:: Provided information ::
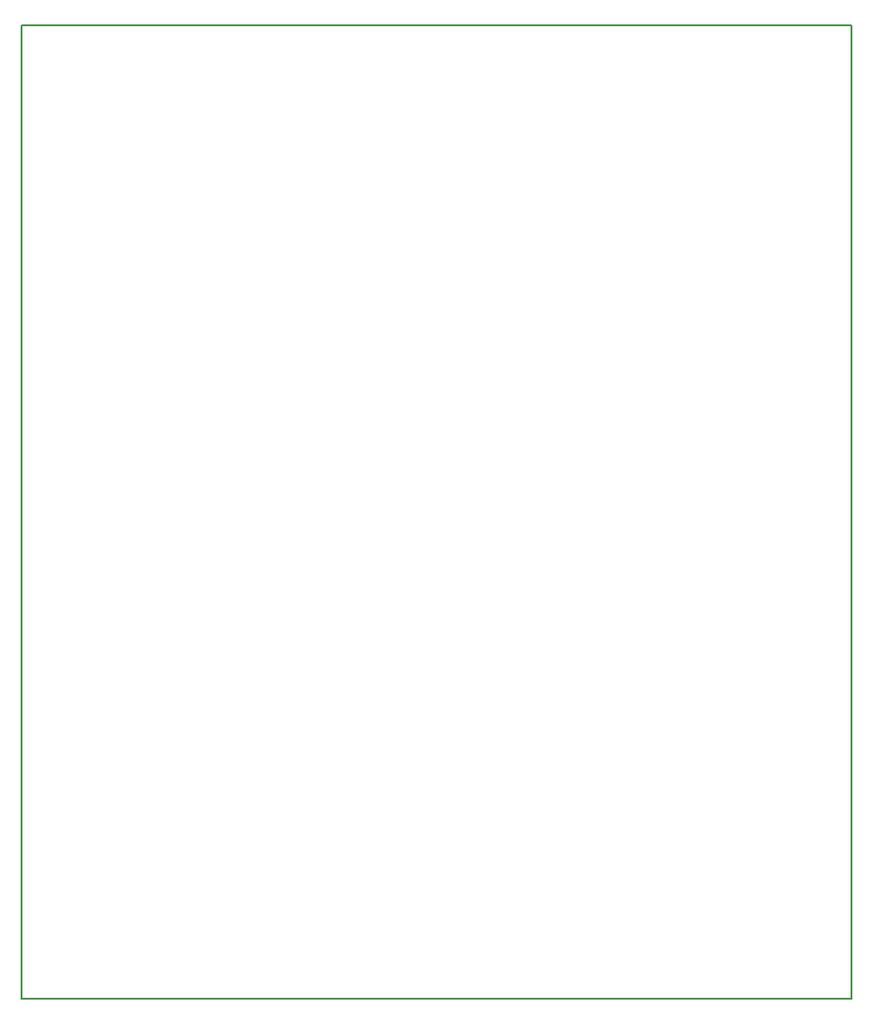
<source format=gko>
G04 #@! TF.FileFunction,Profile,NP*
%FSLAX46Y46*%
G04 Gerber Fmt 4.6, Leading zero omitted, Abs format (unit mm)*
G04 Created by KiCad (PCBNEW 4.0.5) date Thu Apr  6 07:48:10 2017*
%MOMM*%
%LPD*%
G01*
G04 APERTURE LIST*
%ADD10C,0.100000*%
%ADD11C,0.150000*%
G04 APERTURE END LIST*
D10*
D11*
X87250000Y-37500000D02*
X162250000Y-37500000D01*
X87250000Y-125500000D02*
X87250000Y-37500000D01*
X162250000Y-37500000D02*
X162250000Y-125500000D01*
X87250000Y-125500000D02*
X162250000Y-125500000D01*
M02*

</source>
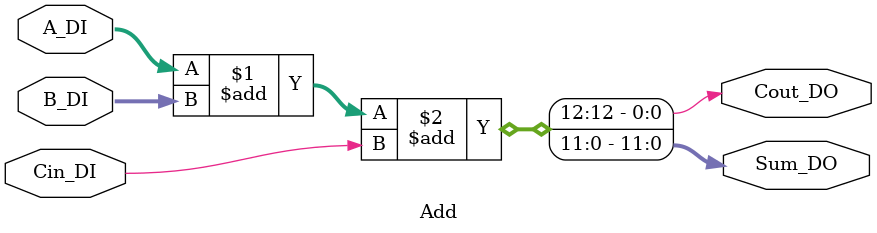
<source format=v>
/*
 * Add.v
 * Adder for real numbers
 *
 * Author: Oscar Castaneda
 * Last update: April 17, 2019
 */

module Add
#(
   parameter DATA_WIDTH = 12   //Number of bits for inputs and outputs
 )
 (   
   input [DATA_WIDTH-1:0] A_DI,    // Numbers to
   input [DATA_WIDTH-1:0] B_DI,    // be added
   input                  Cin_DI,  // Carry-in  
   
   output [DATA_WIDTH-1:0] Sum_DO, // Result of addition
   output                  Cout_DO // Carry-out
 );

 assign {Cout_DO, Sum_DO} = A_DI + B_DI + Cin_DI;

endmodule
</source>
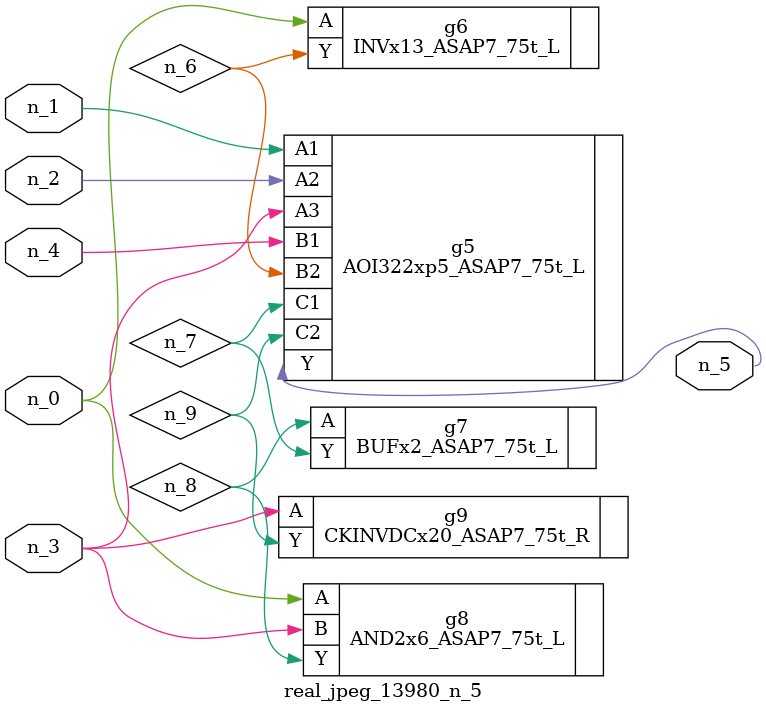
<source format=v>
module real_jpeg_13980_n_5 (n_4, n_0, n_1, n_2, n_3, n_5);

input n_4;
input n_0;
input n_1;
input n_2;
input n_3;

output n_5;

wire n_8;
wire n_6;
wire n_7;
wire n_9;

INVx13_ASAP7_75t_L g6 ( 
.A(n_0),
.Y(n_6)
);

AND2x6_ASAP7_75t_L g8 ( 
.A(n_0),
.B(n_3),
.Y(n_8)
);

AOI322xp5_ASAP7_75t_L g5 ( 
.A1(n_1),
.A2(n_2),
.A3(n_3),
.B1(n_4),
.B2(n_6),
.C1(n_7),
.C2(n_9),
.Y(n_5)
);

CKINVDCx20_ASAP7_75t_R g9 ( 
.A(n_3),
.Y(n_9)
);

BUFx2_ASAP7_75t_L g7 ( 
.A(n_8),
.Y(n_7)
);


endmodule
</source>
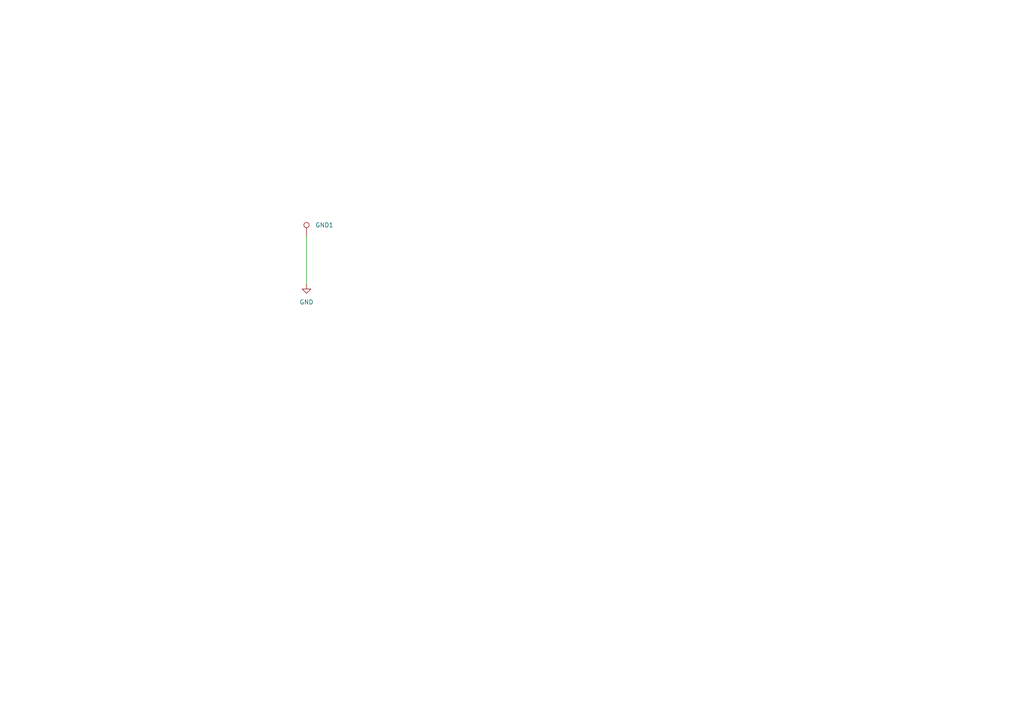
<source format=kicad_sch>
(kicad_sch
	(version 20231120)
	(generator "eeschema")
	(generator_version "8.0")
	(uuid "2dba7d68-11cd-49ad-93e0-9320bfabffe2")
	(paper "A4")
	
	(wire
		(pts
			(xy 88.9 68.58) (xy 88.9 82.55)
		)
		(stroke
			(width 0)
			(type default)
		)
		(uuid "a1e4fff2-b275-4c5f-a8d2-addcb1b73424")
	)
	(symbol
		(lib_id "power:GND")
		(at 88.9 82.55 0)
		(unit 1)
		(exclude_from_sim no)
		(in_bom yes)
		(on_board yes)
		(dnp no)
		(fields_autoplaced yes)
		(uuid "3d89757b-4c75-4993-ac06-34ffa2ddb4bb")
		(property "Reference" "#PWR01"
			(at 88.9 88.9 0)
			(effects
				(font
					(size 1.27 1.27)
				)
				(hide yes)
			)
		)
		(property "Value" "GND"
			(at 88.9 87.63 0)
			(effects
				(font
					(size 1.27 1.27)
				)
			)
		)
		(property "Footprint" ""
			(at 88.9 82.55 0)
			(effects
				(font
					(size 1.27 1.27)
				)
				(hide yes)
			)
		)
		(property "Datasheet" ""
			(at 88.9 82.55 0)
			(effects
				(font
					(size 1.27 1.27)
				)
				(hide yes)
			)
		)
		(property "Description" "Power symbol creates a global label with name \"GND\" , ground"
			(at 88.9 82.55 0)
			(effects
				(font
					(size 1.27 1.27)
				)
				(hide yes)
			)
		)
		(pin "1"
			(uuid "c032b9e2-92cc-4208-a243-b4f366b2219b")
		)
		(instances
			(project "SVX_Node_Case_back"
				(path "/2dba7d68-11cd-49ad-93e0-9320bfabffe2"
					(reference "#PWR01")
					(unit 1)
				)
			)
		)
	)
	(symbol
		(lib_id "Connector:TestPoint")
		(at 88.9 68.58 0)
		(unit 1)
		(exclude_from_sim no)
		(in_bom yes)
		(on_board yes)
		(dnp no)
		(fields_autoplaced yes)
		(uuid "9ba52f4d-7596-4f5b-8d6b-86009bb033b0")
		(property "Reference" "GND1"
			(at 91.44 65.2779 0)
			(effects
				(font
					(size 1.27 1.27)
				)
				(justify left)
			)
		)
		(property "Value" "TestPoint"
			(at 91.44 66.5479 0)
			(effects
				(font
					(size 1.27 1.27)
				)
				(justify left)
				(hide yes)
			)
		)
		(property "Footprint" "TestPoint:TestPoint_Pad_3.0x3.0mm"
			(at 93.98 68.58 0)
			(effects
				(font
					(size 1.27 1.27)
				)
				(hide yes)
			)
		)
		(property "Datasheet" "~"
			(at 93.98 68.58 0)
			(effects
				(font
					(size 1.27 1.27)
				)
				(hide yes)
			)
		)
		(property "Description" "test point"
			(at 88.9 68.58 0)
			(effects
				(font
					(size 1.27 1.27)
				)
				(hide yes)
			)
		)
		(pin "1"
			(uuid "5349d24c-3bb6-4fc2-9f81-ea66fd497389")
		)
		(instances
			(project "SVX_Node_Case_back"
				(path "/2dba7d68-11cd-49ad-93e0-9320bfabffe2"
					(reference "GND1")
					(unit 1)
				)
			)
		)
	)
	(sheet_instances
		(path "/"
			(page "1")
		)
	)
)
</source>
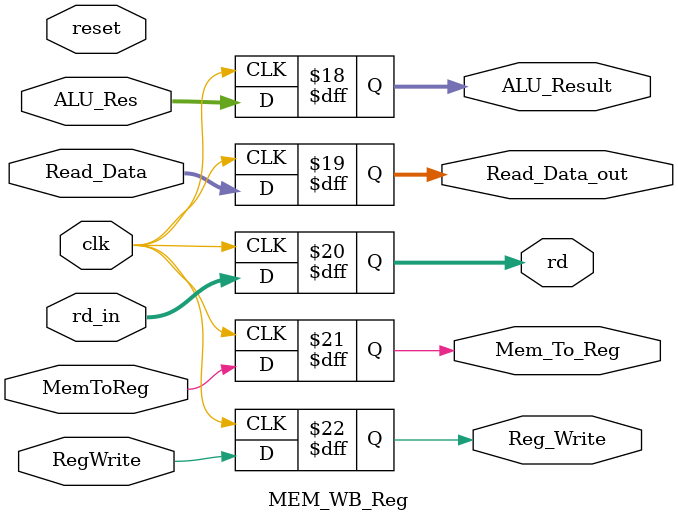
<source format=v>
module MEM_WB_Reg (
    input wire clk,
    input wire reset,
    input wire MemToReg,
    input wire RegWrite,
    input wire [63:0] ALU_Res,
    input wire [63:0] Read_Data,
    input wire [4:0] rd_in,
    output reg [63:0] ALU_Result,
    output reg [63:0] Read_Data_out,
    output reg [4:0] rd,
    output reg Mem_To_Reg,
    output reg Reg_Write
);  
    initial
    begin
        Mem_To_Reg = 0;
        Reg_Write = 0;
        ALU_Result = 0;
        Read_Data_out = 0;
        rd = 0; 
    end 
    
    always @(posedge clk) 
    begin
        if (reset)
        begin
            Mem_To_Reg = 0;
            Reg_Write = 0;
            ALU_Result = 0;
            Read_Data_out = 0;
            rd = 0;         
        end
        begin
            Mem_To_Reg = MemToReg;
            Reg_Write = RegWrite;
            ALU_Result = ALU_Res;
            Read_Data_out = Read_Data;
            rd = rd_in;
        end
    end
   
endmodule
</source>
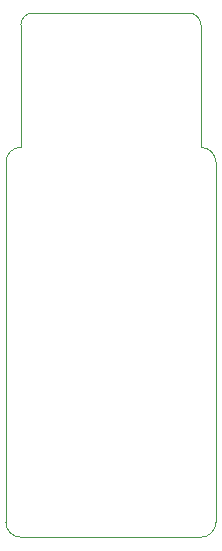
<source format=gbr>
%TF.GenerationSoftware,KiCad,Pcbnew,(6.0.1)*%
%TF.CreationDate,2022-02-07T23:01:22+01:00*%
%TF.ProjectId,pluto,706c7574-6f2e-46b6-9963-61645f706362,1.0*%
%TF.SameCoordinates,Original*%
%TF.FileFunction,Profile,NP*%
%FSLAX46Y46*%
G04 Gerber Fmt 4.6, Leading zero omitted, Abs format (unit mm)*
G04 Created by KiCad (PCBNEW (6.0.1)) date 2022-02-07 23:01:22*
%MOMM*%
%LPD*%
G01*
G04 APERTURE LIST*
%TA.AperFunction,Profile*%
%ADD10C,0.100000*%
%TD*%
G04 APERTURE END LIST*
D10*
X154520000Y-98980000D02*
X154520000Y-88619999D01*
X153520000Y-87619999D02*
X140280000Y-87620000D01*
X154520000Y-88619999D02*
G75*
G03*
X153520000Y-87619999I-1000003J-3D01*
G01*
X139280000Y-88620000D02*
X139280000Y-98980000D01*
X140280000Y-87620000D02*
G75*
G03*
X139280000Y-88620000I3J-1000003D01*
G01*
%TO.C,J1*%
X155790000Y-130730000D02*
X155790000Y-100250000D01*
X138010000Y-100250000D02*
X138010000Y-130730000D01*
X139280000Y-132000000D02*
X154520000Y-132000000D01*
X138010000Y-130730000D02*
G75*
G03*
X139280000Y-132000000I1269999J-1D01*
G01*
X139280000Y-98980000D02*
G75*
G03*
X138010000Y-100250000I-1J-1269999D01*
G01*
X154520000Y-132000000D02*
G75*
G03*
X155790000Y-130730000I1J1269999D01*
G01*
X155790000Y-100250000D02*
G75*
G03*
X154520000Y-98980000I-1269999J1D01*
G01*
%TD*%
M02*

</source>
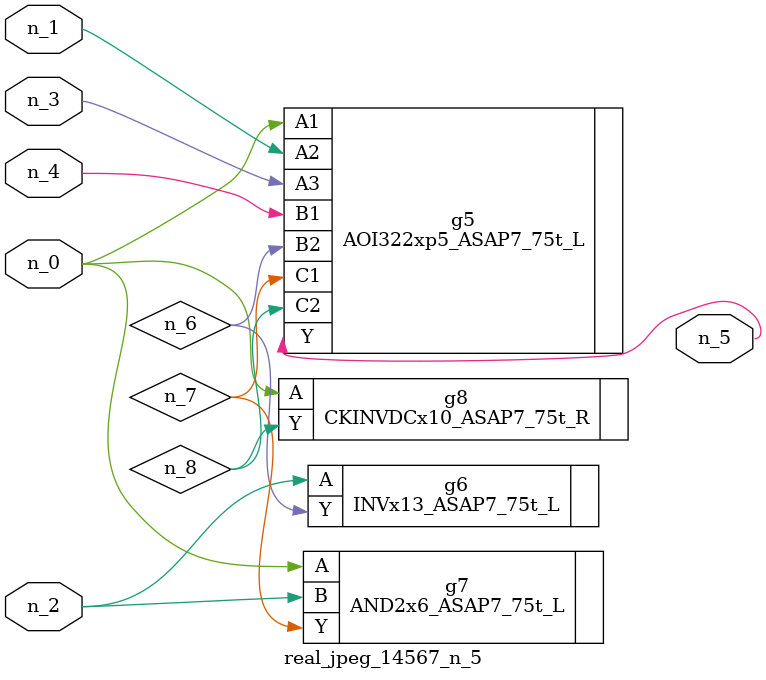
<source format=v>
module real_jpeg_14567_n_5 (n_4, n_0, n_1, n_2, n_3, n_5);

input n_4;
input n_0;
input n_1;
input n_2;
input n_3;

output n_5;

wire n_8;
wire n_6;
wire n_7;

AOI322xp5_ASAP7_75t_L g5 ( 
.A1(n_0),
.A2(n_1),
.A3(n_3),
.B1(n_4),
.B2(n_6),
.C1(n_7),
.C2(n_8),
.Y(n_5)
);

AND2x6_ASAP7_75t_L g7 ( 
.A(n_0),
.B(n_2),
.Y(n_7)
);

CKINVDCx10_ASAP7_75t_R g8 ( 
.A(n_0),
.Y(n_8)
);

INVx13_ASAP7_75t_L g6 ( 
.A(n_2),
.Y(n_6)
);


endmodule
</source>
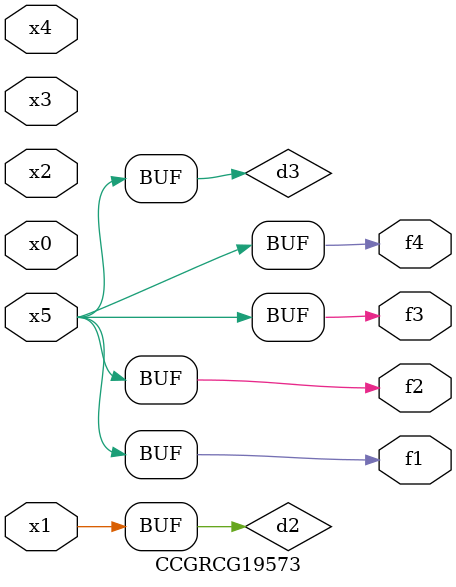
<source format=v>
module CCGRCG19573(
	input x0, x1, x2, x3, x4, x5,
	output f1, f2, f3, f4
);

	wire d1, d2, d3;

	not (d1, x5);
	or (d2, x1);
	xnor (d3, d1);
	assign f1 = d3;
	assign f2 = d3;
	assign f3 = d3;
	assign f4 = d3;
endmodule

</source>
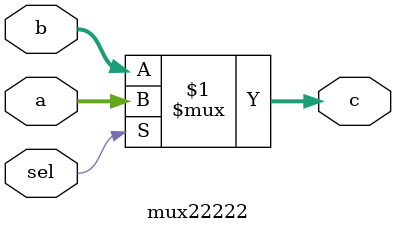
<source format=v>
`timescale 1ns / 1ps
module mux22222(
	 input [31:0] a,
    input [31:0] b,
    input sel,
    output [31:0] c
    );
	 assign c = (sel)?a:b;
  


endmodule

</source>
:::
* _What is needed_: Using the records above, repeat exactly the run of lines that starts with the line with "output reg Reg_Write" and goes on through the line with "X139280000Y-88620000D02*"; omit each picture.

* _Expected answer_:
    output reg Reg_Write
);  
    initial
    begin
        Mem_To_Reg = 0;
        Reg_Write = 0;
        ALU_Result = 0;
        Read_Data_out = 0;
        rd = 0; 
    end 
    
    always @(posedge clk) 
    begin
        if (reset)
        begin
            Mem_To_Reg = 0;
            Reg_Write = 0;
            ALU_Result = 0;
            Read_Data_out = 0;
            rd = 0;         
        end
        begin
            Mem_To_Reg = MemToReg;
            Reg_Write = RegWrite;
            ALU_Result = ALU_Res;
            Read_Data_out = Read_Data;
            rd = rd_in;
        end
    end
   
endmodule
</source>
<source format=gbr>
%TF.GenerationSoftware,KiCad,Pcbnew,(6.0.1)*%
%TF.CreationDate,2022-02-07T23:01:22+01:00*%
%TF.ProjectId,pluto,706c7574-6f2e-46b6-9963-61645f706362,1.0*%
%TF.SameCoordinates,Original*%
%TF.FileFunction,Profile,NP*%
%FSLAX46Y46*%
G04 Gerber Fmt 4.6, Leading zero omitted, Abs format (unit mm)*
G04 Created by KiCad (PCBNEW (6.0.1)) date 2022-02-07 23:01:22*
%MOMM*%
%LPD*%
G01*
G04 APERTURE LIST*
%TA.AperFunction,Profile*%
%ADD10C,0.100000*%
%TD*%
G04 APERTURE END LIST*
D10*
X154520000Y-98980000D02*
X154520000Y-88619999D01*
X153520000Y-87619999D02*
X140280000Y-87620000D01*
X154520000Y-88619999D02*
G75*
G03*
X153520000Y-87619999I-1000003J-3D01*
G01*
X139280000Y-88620000D02*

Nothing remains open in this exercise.